De: gli insulti alla Fiamma, il balletto degli accordi e, soprattutto, la mentalità rivoluzionaria

La scelta della Fiamma Tricolore di presentarsi alle prossime legislative in alleanza con la CdL ha suscitato critiche. Qualunque cosa si possa pensare in merito, va comunque sottolineato che tali critiche hanno assunto toni eccessivi e fuori luogo oltre ad essere quasi tutte politicamente falsate da vizi di fondo. Senza contare che i giochi non sono ancora conclusi ed è tutt'altro che impossibile che alcuni veementi accusatori della Fiamma si vengano a trovare presto nell'imbarazzante situazione di assumere a loro volta la medesima scelta che hanno bollato come "tradimento".

Ho avuto modo di esprimere più volte il mio pensiero in merito a questa vera e propria isteria teologica e puritana dietro la quale si nasconde il vuoto del radicalismo e come ritenga invece primario ripartire proprio dal radicalismo attivo e concreto per affermare un soggetto qualificato e solido. Colgo l'occasione dell'ennesima cagnara per ribadire quanto penso.



Il "rifiuto" del sistema



Innanzitutto sono per le cose chiare. È rispettabilissima la posizione di "rifiuto" del sistema. Essa può avere una prospettiva sociopolitica (come s'immaginò l'avesse ai tempi del Movimento Studentesco, di Lotta di Popolo, di Terza Posizione e dell'Autonomia Operaia), mirante cioè a mobilitare il popolo in lotta in organizzazioni di contropotere. Allora si rivelò utopico, oggi è assolutamente improponibile, non fosse altro per la disgregazione dei tessuti sociali e per la demassificazione di cui siamo oggetto.

Il rifiuto può anche essere di tutt'altra natura: l'espressione di un disgusto per il volgo, per i burattinai e per i burattini; questo è accettabilissmo e dignitosissimo. Impolitico ma umanamente rispettabile; né potrei pensarla diversamente visto e considerato che in vita mia ho votato una volta sola e questo a prescindere da intervenute squalifiche tribunalizie.

Se ci si presenta però alle elezioni, al fine di contarsi, di farsi conoscere e soprattutto di finanziarsi tramite i rimborsi elettorali, si accetta la dinamica del sistema. Il che non è un insulto, ma una constatazione. E dal momento che si accetta la dinamica del sistema non vi è alcuna ragione di definire una serie di tabù che servono solo a paralizzare le proprie mosse. Che queste mosse risultino poi efficaci o nulle dipende da una serie di cose a monte. Un gruppo compatto, fondato su principi vissuti, realismo e intutito, una leadership radicale insomma, può aggredire dialetticamente il sistema; chiunque altro ne viene annullato. Ed è qui probabilmente che casca l'asino: è da qui che si dovrebbe partire daccapo, una buona volta.

## [Compiti da svolgere]
1. Elenca i movimenti citati tra parentesi nel brano come esempi di rifiuto del sistema con prospettiva sociopolitica.
2. Trascrivi alla lettera il passo del brano che va da "Ho avuto modo" a "ribadire quanto penso.".

## [Estratti dei dati]
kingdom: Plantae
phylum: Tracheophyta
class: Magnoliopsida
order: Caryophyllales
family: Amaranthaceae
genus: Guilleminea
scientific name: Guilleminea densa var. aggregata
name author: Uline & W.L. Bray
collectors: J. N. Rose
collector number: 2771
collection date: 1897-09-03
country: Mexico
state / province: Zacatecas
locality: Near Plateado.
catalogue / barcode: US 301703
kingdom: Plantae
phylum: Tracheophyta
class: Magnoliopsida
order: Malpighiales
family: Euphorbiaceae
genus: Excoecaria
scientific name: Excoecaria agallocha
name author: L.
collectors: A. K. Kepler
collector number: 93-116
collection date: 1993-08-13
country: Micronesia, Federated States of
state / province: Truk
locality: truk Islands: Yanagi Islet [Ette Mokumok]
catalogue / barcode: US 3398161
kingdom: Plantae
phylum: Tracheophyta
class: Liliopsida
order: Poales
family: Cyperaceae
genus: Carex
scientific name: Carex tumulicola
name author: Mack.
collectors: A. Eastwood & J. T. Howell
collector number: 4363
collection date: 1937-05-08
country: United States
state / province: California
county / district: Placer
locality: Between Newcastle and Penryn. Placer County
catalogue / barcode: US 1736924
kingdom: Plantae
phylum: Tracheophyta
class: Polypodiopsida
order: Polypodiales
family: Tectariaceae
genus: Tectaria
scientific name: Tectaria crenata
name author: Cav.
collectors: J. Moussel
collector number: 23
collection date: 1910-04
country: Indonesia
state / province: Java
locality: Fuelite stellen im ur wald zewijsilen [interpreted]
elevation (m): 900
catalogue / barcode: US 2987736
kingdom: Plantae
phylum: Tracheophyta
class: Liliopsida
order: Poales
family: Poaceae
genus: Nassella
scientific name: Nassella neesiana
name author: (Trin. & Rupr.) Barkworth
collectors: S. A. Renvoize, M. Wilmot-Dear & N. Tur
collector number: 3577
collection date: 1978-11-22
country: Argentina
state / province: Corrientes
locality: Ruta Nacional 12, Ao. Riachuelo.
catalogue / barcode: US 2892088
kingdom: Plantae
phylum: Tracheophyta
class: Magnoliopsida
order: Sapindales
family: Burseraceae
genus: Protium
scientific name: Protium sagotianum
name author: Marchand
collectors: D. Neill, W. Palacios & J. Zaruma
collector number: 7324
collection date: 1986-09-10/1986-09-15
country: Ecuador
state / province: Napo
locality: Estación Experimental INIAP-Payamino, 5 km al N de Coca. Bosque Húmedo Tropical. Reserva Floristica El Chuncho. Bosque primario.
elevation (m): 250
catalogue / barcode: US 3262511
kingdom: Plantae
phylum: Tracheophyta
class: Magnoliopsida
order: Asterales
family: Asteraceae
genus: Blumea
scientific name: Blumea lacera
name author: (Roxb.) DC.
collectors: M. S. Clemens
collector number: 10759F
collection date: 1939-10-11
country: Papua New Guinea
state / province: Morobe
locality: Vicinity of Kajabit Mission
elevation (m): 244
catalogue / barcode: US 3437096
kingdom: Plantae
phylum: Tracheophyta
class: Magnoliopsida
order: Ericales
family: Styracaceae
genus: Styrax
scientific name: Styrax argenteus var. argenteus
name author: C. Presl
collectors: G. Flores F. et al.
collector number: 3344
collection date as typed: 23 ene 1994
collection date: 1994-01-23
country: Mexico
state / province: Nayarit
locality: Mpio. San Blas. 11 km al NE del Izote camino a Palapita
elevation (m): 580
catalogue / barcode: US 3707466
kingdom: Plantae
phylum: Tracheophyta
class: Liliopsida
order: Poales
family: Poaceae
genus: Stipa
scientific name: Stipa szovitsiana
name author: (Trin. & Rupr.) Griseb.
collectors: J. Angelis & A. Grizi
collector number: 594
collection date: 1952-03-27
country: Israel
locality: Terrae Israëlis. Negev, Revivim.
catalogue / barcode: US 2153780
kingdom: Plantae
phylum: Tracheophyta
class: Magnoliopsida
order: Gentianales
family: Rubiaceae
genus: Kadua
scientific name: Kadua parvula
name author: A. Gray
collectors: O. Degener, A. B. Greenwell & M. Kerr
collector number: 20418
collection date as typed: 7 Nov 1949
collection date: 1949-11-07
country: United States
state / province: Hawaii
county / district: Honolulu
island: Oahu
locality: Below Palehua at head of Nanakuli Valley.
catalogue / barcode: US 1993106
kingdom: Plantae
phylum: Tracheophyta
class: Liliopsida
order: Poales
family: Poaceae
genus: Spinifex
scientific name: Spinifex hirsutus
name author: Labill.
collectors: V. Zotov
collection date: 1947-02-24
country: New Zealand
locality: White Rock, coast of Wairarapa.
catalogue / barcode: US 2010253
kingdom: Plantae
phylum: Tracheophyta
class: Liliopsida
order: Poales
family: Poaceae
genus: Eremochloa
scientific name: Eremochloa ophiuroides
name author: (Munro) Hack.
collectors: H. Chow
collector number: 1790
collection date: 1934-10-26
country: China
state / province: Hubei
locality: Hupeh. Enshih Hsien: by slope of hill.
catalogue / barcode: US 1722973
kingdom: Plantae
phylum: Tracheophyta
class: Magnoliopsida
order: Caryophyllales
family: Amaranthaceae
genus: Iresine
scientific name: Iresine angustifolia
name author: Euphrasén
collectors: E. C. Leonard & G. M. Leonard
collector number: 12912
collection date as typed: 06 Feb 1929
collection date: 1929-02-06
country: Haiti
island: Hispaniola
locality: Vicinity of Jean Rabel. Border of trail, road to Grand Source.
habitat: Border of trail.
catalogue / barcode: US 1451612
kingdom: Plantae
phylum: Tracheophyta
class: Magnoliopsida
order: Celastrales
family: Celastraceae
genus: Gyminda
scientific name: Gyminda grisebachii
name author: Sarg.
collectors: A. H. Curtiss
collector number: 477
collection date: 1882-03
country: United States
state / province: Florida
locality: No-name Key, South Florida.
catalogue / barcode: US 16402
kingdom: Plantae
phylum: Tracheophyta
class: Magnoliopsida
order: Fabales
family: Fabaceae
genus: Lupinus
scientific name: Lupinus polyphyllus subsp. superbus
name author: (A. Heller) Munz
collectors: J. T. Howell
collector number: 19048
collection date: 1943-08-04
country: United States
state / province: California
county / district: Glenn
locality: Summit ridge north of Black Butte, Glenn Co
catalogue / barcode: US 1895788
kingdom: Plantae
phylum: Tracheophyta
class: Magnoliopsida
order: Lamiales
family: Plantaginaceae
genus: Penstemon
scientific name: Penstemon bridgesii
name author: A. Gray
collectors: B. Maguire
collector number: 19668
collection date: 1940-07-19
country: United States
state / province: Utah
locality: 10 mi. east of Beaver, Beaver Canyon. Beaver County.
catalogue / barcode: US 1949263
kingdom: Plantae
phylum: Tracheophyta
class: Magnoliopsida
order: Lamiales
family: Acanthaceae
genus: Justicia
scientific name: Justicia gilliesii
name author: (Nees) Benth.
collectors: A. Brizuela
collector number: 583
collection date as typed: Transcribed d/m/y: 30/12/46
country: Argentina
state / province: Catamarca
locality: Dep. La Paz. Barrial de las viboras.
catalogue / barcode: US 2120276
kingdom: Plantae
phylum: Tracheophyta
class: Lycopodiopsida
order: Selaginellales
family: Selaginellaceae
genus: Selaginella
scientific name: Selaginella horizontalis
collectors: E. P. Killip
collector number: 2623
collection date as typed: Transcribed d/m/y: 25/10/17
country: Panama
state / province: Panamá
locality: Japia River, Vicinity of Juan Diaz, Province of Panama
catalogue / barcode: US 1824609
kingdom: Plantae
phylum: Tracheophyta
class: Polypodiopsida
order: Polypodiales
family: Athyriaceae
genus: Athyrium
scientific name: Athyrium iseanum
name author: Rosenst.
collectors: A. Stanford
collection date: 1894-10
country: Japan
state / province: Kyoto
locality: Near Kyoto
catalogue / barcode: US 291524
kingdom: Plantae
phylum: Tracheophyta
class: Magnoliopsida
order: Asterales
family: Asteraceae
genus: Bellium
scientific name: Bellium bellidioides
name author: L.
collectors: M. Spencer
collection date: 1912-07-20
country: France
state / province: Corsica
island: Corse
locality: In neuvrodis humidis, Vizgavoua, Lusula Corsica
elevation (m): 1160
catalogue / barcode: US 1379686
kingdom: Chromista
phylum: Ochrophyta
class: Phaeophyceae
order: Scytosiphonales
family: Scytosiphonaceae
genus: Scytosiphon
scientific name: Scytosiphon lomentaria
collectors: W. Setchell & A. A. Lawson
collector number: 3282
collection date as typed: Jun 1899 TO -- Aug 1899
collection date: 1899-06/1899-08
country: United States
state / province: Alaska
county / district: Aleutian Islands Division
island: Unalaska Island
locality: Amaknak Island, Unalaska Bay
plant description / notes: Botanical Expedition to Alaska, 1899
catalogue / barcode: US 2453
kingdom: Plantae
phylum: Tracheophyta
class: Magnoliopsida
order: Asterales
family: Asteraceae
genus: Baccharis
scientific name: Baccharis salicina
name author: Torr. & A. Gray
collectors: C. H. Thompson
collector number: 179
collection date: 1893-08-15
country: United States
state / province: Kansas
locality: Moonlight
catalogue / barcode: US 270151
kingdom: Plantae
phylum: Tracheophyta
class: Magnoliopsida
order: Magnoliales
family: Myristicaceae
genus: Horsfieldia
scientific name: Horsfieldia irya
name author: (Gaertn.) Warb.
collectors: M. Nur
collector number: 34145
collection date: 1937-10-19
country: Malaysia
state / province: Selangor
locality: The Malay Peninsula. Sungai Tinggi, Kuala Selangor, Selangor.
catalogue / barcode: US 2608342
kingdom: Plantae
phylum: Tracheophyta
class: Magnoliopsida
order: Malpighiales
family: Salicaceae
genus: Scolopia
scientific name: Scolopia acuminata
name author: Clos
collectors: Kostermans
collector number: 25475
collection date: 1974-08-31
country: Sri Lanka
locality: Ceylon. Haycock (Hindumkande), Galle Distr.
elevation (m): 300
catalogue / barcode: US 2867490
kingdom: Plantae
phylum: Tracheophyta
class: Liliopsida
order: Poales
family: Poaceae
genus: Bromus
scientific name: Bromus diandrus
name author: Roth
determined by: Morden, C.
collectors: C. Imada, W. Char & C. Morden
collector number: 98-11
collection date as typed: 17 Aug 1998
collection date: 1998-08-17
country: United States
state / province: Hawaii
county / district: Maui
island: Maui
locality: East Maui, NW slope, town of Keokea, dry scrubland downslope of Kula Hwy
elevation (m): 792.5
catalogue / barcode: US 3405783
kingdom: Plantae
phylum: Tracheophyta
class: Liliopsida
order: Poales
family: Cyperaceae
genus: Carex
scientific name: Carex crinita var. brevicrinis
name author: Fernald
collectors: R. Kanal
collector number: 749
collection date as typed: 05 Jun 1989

## [Soluzioni in ordine]
1. Movimento Studentesco, Lotta di Popolo, Terza Posizione, Autonomia Operaia

2.
Ho avuto modo di esprimere più volte il mio pensiero in merito a questa vera e propria isteria teologica e puritana dietro la quale si nasconde il vuoto del radicalismo e come ritenga invece primario ripartire proprio dal radicalismo attivo e concreto per affermare un soggetto qualificato e solido. Colgo l'occasione dell'ennesima cagnara per ribadire quanto penso.